• Exercise instructions
For each statement below, state yes or no according to whether it agrees with the MyPoints.com article, and quote the words from the article that decide it. (a) MyPoints.com claims a database of 2 million customers. (b) MyPoints.com's revenue in 1998 was $11.2 million. (c) The article names CyberGold as MyPoints.com's greatest competitive threat.

• Document section
___
On the plus side, a company can quickly and economically reach millions of potential customers through its own Web site and through banner ads and hyperlinks strategically placed on innumerable other sites in cyberspace.
On the minus side, so can every other company. This creates a wealth of choices for consumers, and a huge challenge for Web entities trying to retain customers and build repeat business.
Enter companies like MyPoints.com, which provides online direct marketing and loyalty programs for cyber-merchants combating churn and itchy mouse fingers.
MyPoints.com claims to have a database of 2 million customers who have filled out profiles detailing their interests. By filling out the surveys, customers - or members - agree to allow MyPoints.com to e-mail them product and service pitches on behalf of client advertisers.
Sounds like an invitation to be spammed, but the payoff for customers is that when they click on these "BonusMail" ads, they can accumulate reward points that can be redeemed for gifts. Among the 200-plus companies working with MyPoints.com are Barnes & Noble, Disney, eBay, Macy's, Nissan, Sprint and Tower Records.
Advertisers pay MyPoints.com a fee based on ads delivered, generated leads and completed online transactions. In return, MyPoints.com provides them customer acquisition and retention tools.
Given the current uncertainty among online businesses about the value of banner ads, this direct marketing approach may become more popular. MyPoints.com cites a forecast by Forrester Research that direct marketing could comprise up to half of total online ad dollars by 2001. Last year, Forrester reports, direct marketing made up 21 percent of online ad spending.
If you accept projections from Forrester and other research firms that online advertising expenditures will run from $5 billion to $10.5 billion within four years, then MyPoints.com has achieved a critical prerequisite for a successful company - it's squarely in a large market.
This increases the odds that the company can grow into profitability, and it will need to, for MyPoints.com has accumulated $11.2 million in debt since its inception in November 1996. Revenue in 1998 - the company's first full year of commercial operation - was $1.29 million.
MyPoints.com's greatest competitive threat comes not from similar companies such as CyberGold and Netcentives, but from portals and uber-etailers such as Amazon.com, which has shown a voracious appetite for multiple revenue streams.
While its target market and strategy are a sound combination, MyPoints.com is very much an early-stage company. To build revenue momentum, it must rapidly establish the MyPoints brand. Since it's essentially starting from ground zero, that's a tall order.
___
• Saved entries
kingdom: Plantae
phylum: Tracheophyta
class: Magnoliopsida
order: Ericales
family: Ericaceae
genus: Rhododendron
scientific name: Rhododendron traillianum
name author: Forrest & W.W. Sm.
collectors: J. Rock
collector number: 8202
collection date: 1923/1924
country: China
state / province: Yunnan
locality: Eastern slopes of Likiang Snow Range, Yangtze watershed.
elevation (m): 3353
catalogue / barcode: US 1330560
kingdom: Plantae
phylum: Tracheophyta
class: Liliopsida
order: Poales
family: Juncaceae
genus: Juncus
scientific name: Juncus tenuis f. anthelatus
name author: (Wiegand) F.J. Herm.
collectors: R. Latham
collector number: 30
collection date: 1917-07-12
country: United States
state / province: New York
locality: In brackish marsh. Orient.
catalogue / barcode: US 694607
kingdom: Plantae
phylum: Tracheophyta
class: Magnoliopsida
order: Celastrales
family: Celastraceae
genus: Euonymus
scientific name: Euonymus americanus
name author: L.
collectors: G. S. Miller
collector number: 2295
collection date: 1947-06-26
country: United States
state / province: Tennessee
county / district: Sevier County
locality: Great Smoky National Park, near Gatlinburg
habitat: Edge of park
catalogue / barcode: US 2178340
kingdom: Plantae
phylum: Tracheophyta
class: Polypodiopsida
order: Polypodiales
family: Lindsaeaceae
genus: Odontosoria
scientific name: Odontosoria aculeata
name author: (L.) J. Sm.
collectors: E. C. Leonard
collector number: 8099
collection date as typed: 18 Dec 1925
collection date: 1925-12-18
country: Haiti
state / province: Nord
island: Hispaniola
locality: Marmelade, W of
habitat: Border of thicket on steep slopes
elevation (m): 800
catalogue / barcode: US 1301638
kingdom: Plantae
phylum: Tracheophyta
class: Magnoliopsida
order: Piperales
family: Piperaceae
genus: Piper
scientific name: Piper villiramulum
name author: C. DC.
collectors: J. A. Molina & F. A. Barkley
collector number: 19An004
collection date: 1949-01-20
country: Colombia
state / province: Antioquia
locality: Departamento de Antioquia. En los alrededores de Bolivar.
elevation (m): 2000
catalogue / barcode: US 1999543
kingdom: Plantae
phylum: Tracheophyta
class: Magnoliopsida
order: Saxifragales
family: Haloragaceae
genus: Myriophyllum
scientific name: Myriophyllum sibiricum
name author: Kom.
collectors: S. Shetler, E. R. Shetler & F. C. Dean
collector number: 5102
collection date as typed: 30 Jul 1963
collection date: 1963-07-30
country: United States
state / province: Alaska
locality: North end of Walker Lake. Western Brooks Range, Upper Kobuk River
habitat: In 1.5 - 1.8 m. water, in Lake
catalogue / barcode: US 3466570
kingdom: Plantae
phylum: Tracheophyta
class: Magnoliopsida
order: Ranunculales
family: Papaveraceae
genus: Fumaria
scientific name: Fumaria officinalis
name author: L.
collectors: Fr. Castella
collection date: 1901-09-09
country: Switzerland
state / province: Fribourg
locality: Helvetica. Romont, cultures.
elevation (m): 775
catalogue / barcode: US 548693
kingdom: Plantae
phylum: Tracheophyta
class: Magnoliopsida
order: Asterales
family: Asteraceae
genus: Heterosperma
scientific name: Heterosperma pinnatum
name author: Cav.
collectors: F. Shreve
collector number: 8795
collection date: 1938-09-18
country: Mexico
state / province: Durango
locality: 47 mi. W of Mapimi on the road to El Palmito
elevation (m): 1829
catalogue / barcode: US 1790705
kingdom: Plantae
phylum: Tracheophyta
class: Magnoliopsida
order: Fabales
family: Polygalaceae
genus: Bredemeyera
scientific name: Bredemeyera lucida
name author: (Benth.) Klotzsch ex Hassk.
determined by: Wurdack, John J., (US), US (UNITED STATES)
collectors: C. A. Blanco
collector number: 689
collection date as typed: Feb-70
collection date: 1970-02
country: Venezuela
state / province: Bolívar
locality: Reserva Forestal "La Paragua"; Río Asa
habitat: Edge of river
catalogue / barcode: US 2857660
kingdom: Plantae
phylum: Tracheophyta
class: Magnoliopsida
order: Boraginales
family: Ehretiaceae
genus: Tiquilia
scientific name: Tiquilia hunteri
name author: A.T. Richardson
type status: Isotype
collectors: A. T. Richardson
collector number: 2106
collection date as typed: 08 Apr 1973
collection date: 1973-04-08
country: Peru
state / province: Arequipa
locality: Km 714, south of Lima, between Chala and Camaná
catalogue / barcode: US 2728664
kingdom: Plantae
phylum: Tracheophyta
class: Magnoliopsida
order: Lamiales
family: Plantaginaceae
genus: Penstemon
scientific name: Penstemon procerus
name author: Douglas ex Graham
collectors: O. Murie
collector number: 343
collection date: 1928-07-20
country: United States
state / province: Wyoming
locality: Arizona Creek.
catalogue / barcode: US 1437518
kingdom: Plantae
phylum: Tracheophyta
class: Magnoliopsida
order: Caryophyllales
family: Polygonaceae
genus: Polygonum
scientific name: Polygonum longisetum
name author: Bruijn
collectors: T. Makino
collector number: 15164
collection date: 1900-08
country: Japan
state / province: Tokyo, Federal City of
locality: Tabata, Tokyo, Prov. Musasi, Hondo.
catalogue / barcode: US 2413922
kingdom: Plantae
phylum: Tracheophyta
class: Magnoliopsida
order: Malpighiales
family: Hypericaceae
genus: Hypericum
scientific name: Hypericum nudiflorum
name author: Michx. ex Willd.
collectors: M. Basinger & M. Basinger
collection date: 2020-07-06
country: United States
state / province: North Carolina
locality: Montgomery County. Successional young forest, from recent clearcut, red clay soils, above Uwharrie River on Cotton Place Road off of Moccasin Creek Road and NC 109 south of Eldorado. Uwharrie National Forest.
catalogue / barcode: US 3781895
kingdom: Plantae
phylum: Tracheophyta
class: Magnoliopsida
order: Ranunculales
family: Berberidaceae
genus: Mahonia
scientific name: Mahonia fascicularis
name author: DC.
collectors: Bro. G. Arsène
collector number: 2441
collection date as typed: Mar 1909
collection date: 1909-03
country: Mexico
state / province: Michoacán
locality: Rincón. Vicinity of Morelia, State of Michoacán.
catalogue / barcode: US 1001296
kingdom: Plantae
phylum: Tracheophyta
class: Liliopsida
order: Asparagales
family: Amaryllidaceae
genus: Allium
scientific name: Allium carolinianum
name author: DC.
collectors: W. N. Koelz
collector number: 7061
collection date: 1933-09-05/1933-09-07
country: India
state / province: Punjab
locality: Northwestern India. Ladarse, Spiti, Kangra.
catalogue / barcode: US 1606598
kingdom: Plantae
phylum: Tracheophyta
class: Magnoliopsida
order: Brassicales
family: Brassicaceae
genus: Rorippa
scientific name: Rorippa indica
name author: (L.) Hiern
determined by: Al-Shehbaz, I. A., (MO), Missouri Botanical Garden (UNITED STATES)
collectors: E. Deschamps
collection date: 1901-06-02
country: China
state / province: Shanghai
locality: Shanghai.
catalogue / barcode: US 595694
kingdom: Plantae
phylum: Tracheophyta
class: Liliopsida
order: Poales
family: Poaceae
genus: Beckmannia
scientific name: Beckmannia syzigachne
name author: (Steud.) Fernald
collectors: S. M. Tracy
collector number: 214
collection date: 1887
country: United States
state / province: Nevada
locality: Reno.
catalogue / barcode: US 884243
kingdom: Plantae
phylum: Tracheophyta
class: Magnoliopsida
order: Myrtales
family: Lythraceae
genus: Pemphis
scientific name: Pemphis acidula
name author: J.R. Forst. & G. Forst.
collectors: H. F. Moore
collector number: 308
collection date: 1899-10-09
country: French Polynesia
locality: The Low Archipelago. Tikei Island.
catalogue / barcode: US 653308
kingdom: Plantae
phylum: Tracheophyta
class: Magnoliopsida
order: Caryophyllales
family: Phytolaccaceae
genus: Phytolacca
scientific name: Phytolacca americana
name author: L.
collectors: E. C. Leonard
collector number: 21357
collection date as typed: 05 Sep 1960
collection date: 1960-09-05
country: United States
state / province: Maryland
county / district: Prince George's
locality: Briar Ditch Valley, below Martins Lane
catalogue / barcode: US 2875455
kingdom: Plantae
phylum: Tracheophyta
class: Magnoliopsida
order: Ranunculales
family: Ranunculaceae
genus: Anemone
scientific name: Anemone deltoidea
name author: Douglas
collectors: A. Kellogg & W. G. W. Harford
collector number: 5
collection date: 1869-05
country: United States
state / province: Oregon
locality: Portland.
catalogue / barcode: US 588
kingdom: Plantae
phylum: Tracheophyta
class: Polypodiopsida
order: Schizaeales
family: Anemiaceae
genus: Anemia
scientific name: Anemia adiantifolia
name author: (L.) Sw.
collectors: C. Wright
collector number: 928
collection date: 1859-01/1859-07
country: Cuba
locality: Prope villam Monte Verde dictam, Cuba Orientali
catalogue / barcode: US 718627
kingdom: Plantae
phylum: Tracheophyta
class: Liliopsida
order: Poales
___
• Worked solution
(a) Yes: "MyPoints.com claims to have a database of 2 million customers who have filled out profiles detailing their interests."
(b) No: "Revenue in 1998 - the company's first full year of commercial operation - was $1.29 million."
(c) No: "MyPoints.com's greatest competitive threat comes not from similar companies such as CyberGold and Netcentives, but from portals and uber-etailers such as Amazon.com"